[Page extract]:
'''
Downside: I have to work weekends and I have to work their schedule.

My Lyft bill is a shit load less than my car costs, about $70/month. 
I had a 40mpg Passat diesel, and VW bought it back for $24k as part of the settlement with the EPA.


Life is so much better. I'm home a lot more. I have company paid healthcare, not catastrophic care ObamaCare. No more pukers in my car. No more wet bathing suits. No more "can we go to McDonalds pleeeeeeeeeze?" No more drunks thinking it's funny to rate me a "1". 

I don't know what took me so long to quit, and I only drove for 8 months.


----------



## OdiousRhetoric (May 28, 2017)

DieselkW said:


> It's been more than a year since I stopped driving. Removed the uber app from my phone, kept the Lyft app for when I need a ride.
> 
> Three months ago, I sold my car. My wife and I share hers. I bought a bike to commute the 3 miles to my part time job at Costco. If it's raining, I take Lyft and tip every time.
> 
> ...


Eight months?


----------



## CODenver26 (Jan 3, 2016)

I quit Lyft after NYE this year. I just started it back up again cause I needed more money. After this week, I won't be driving for awhile. It's worth it anymore after awhile.


----------



## TyDriver (May 17, 2017)

I just quit... Not worth it, gave the god damn xChange leasing car back.. sucks I'm carless, but god it feels good to be AWAY from uber. **** that company.


----------



## Josh Boyd (Jul 31, 2017)

Fubernuber said:


> Respect. I still need this job and in nyc we are held to a 4.8 minimum so its a high bar if you dont let people treat you like garbage


Really? Damn, thats a hard number to keep up. Isn't 4 stars still considered great? A 4 star hotel is pretty darn good.


----------
'''
[Material shown]:
'''
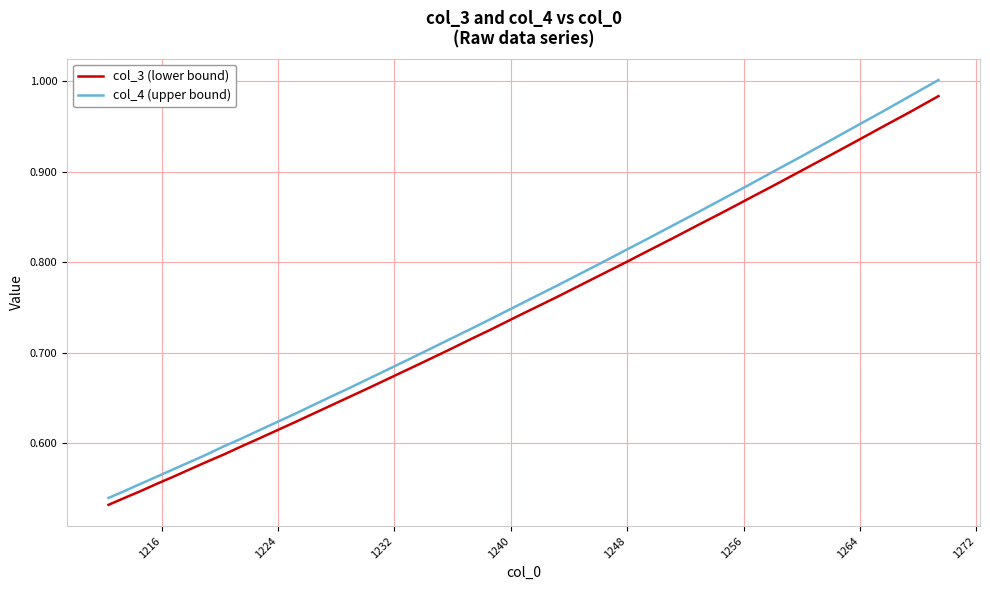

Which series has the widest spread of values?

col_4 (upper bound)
'''
'''
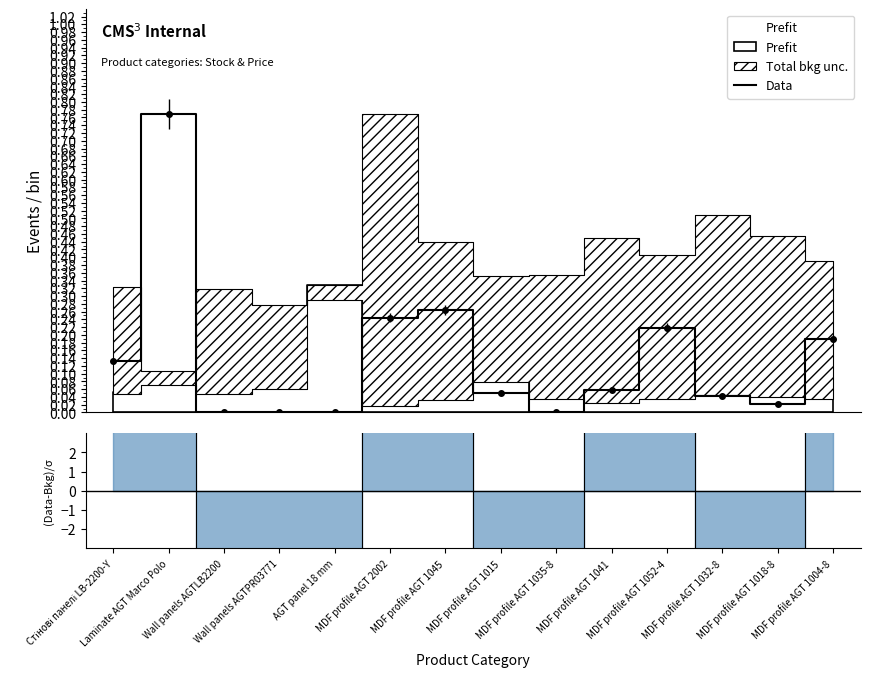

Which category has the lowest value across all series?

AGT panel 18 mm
'''
'''
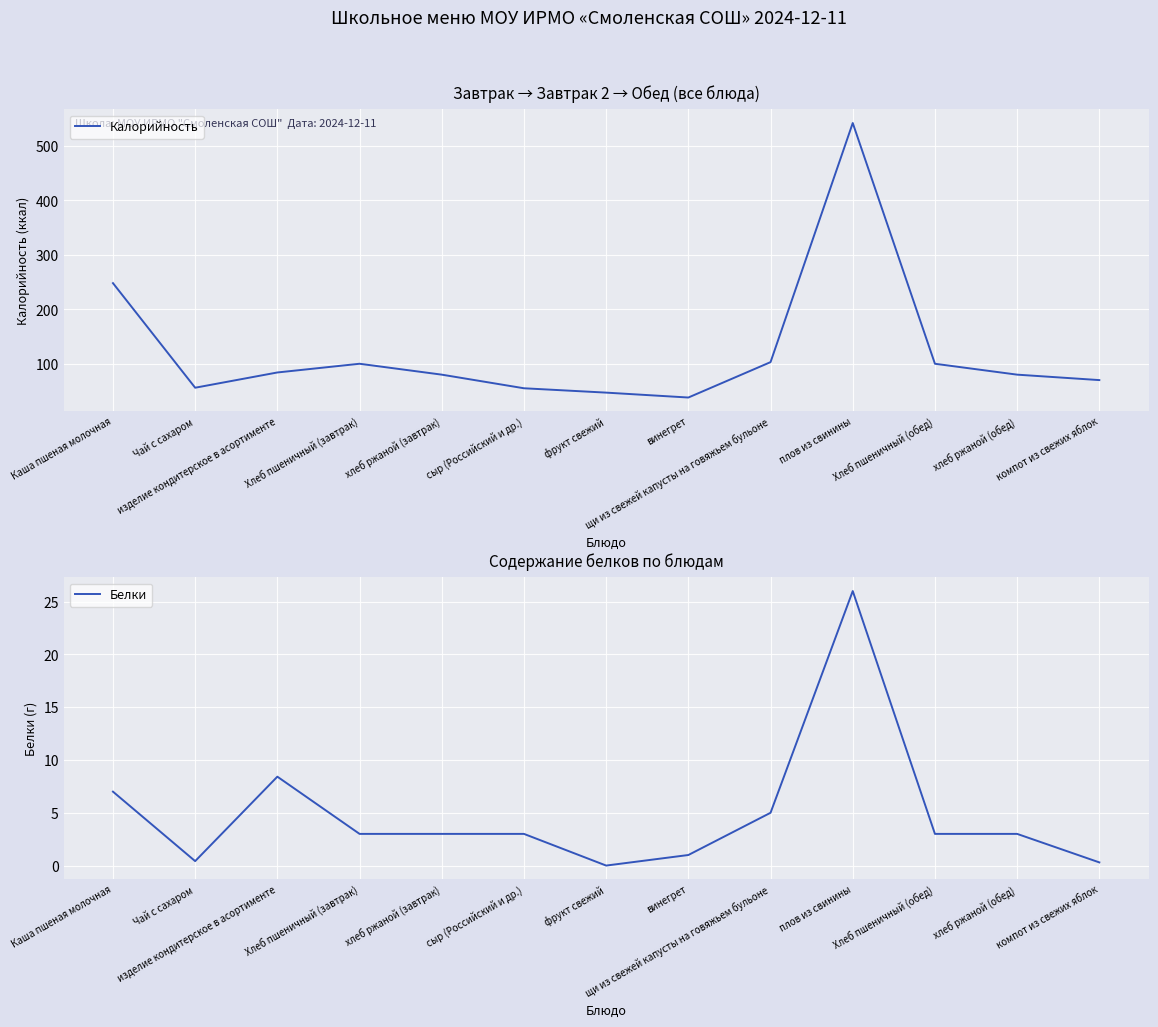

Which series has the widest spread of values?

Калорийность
'''
[Work to be completed]: In the forum thread about quitting rideshare driving, please list each thing the writer says there is "No more" of.

[Solved problem]:
- Pukers in my car
- Wet bathing suits
- "can we go to McDonalds pleeeeeeeeeze?"
- Drunks thinking it's funny to rate me a "1"